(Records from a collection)
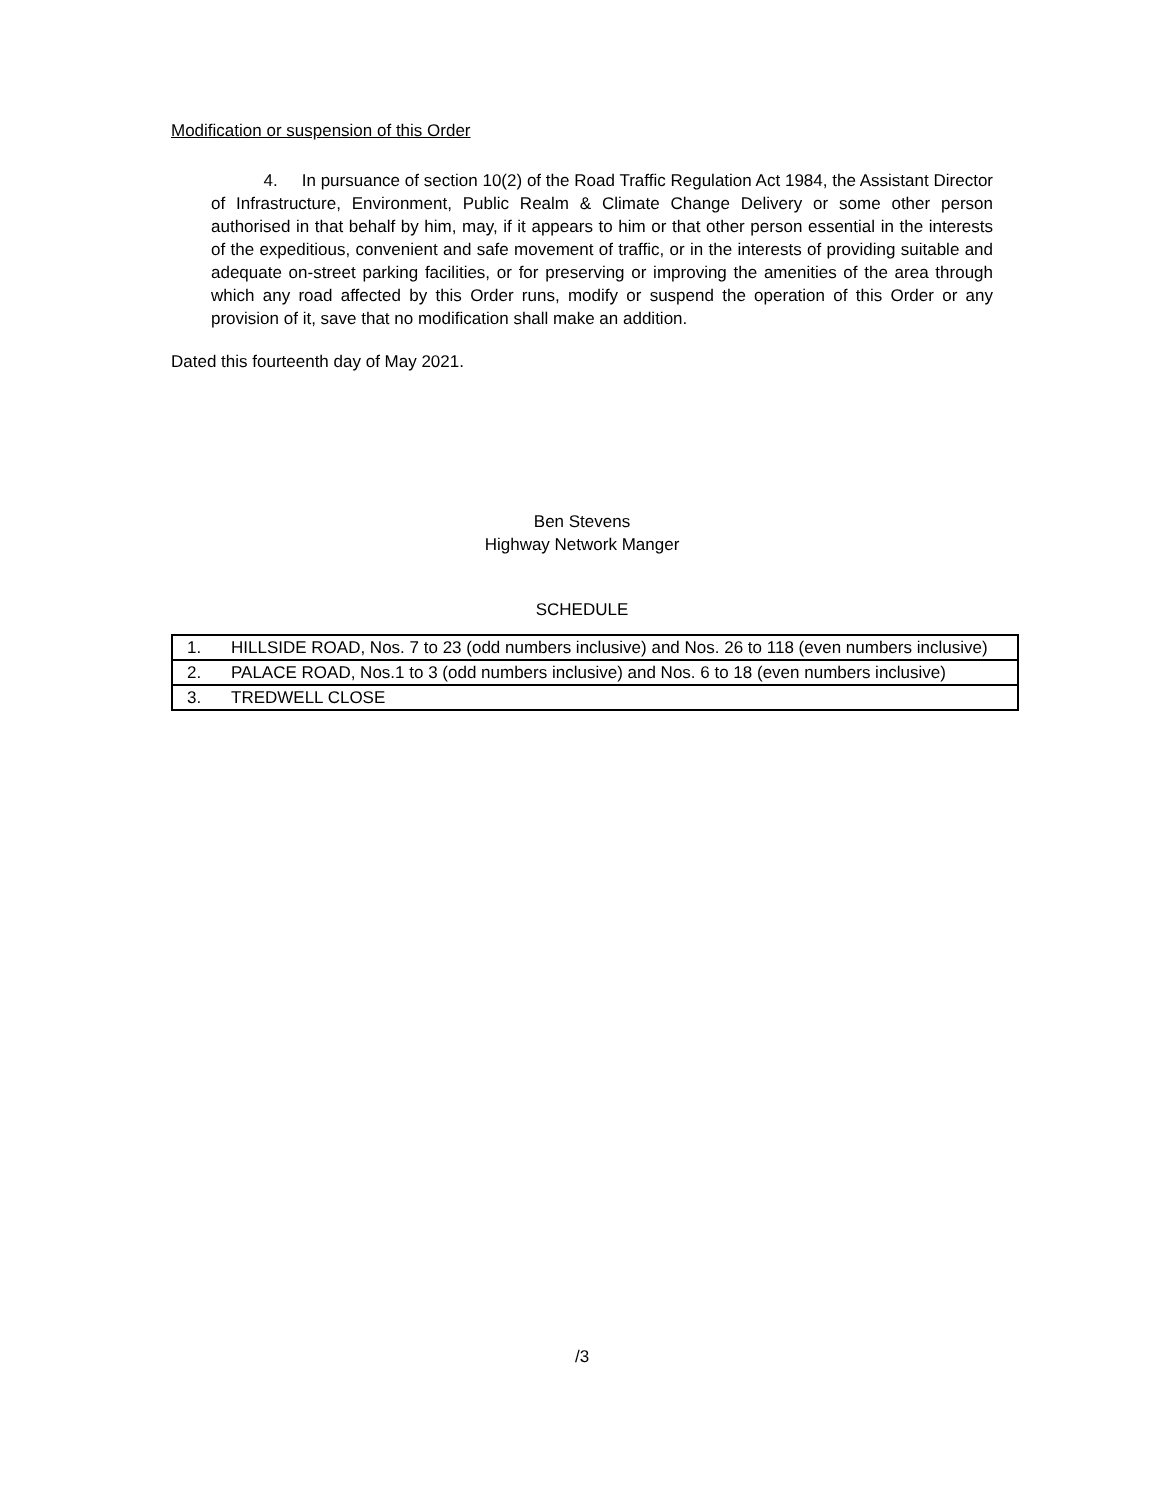Modification or suspension of this Order
4. In pursuance of section 10(2) of the Road Traffic Regulation Act 1984, the Assistant Director of Infrastructure, Environment, Public Realm & Climate Change Delivery or some other person authorised in that behalf by him, may, if it appears to him or that other person essential in the interests of the expeditious, convenient and safe movement of traffic, or in the interests of providing suitable and adequate on-street parking facilities, or for preserving or improving the amenities of the area through which any road affected by this Order runs, modify or suspend the operation of this Order or any provision of it, save that no modification shall make an addition.
Dated this fourteenth day of May 2021.
Ben Stevens
Highway Network Manger
SCHEDULE
| 1. | HILLSIDE ROAD, Nos. 7 to 23 (odd numbers inclusive) and Nos. 26 to 118 (even numbers inclusive) |
| 2. | PALACE ROAD, Nos.1 to 3 (odd numbers inclusive) and Nos. 6 to 18 (even numbers inclusive) |
| 3. | TREDWELL CLOSE |
/3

Your objective: Starting from the line that contains "Highway Network Manger", give again every line to the last line of the data, exactly. Include nothing else.

Expected answer:
Highway Network Manger
SCHEDULE
| 1. | HILLSIDE ROAD, Nos. 7 to 23 (odd numbers inclusive) and Nos. 26 to 118 (even numbers inclusive) |
| 2. | PALACE ROAD, Nos.1 to 3 (odd numbers inclusive) and Nos. 6 to 18 (even numbers inclusive) |
| 3. | TREDWELL CLOSE |
/3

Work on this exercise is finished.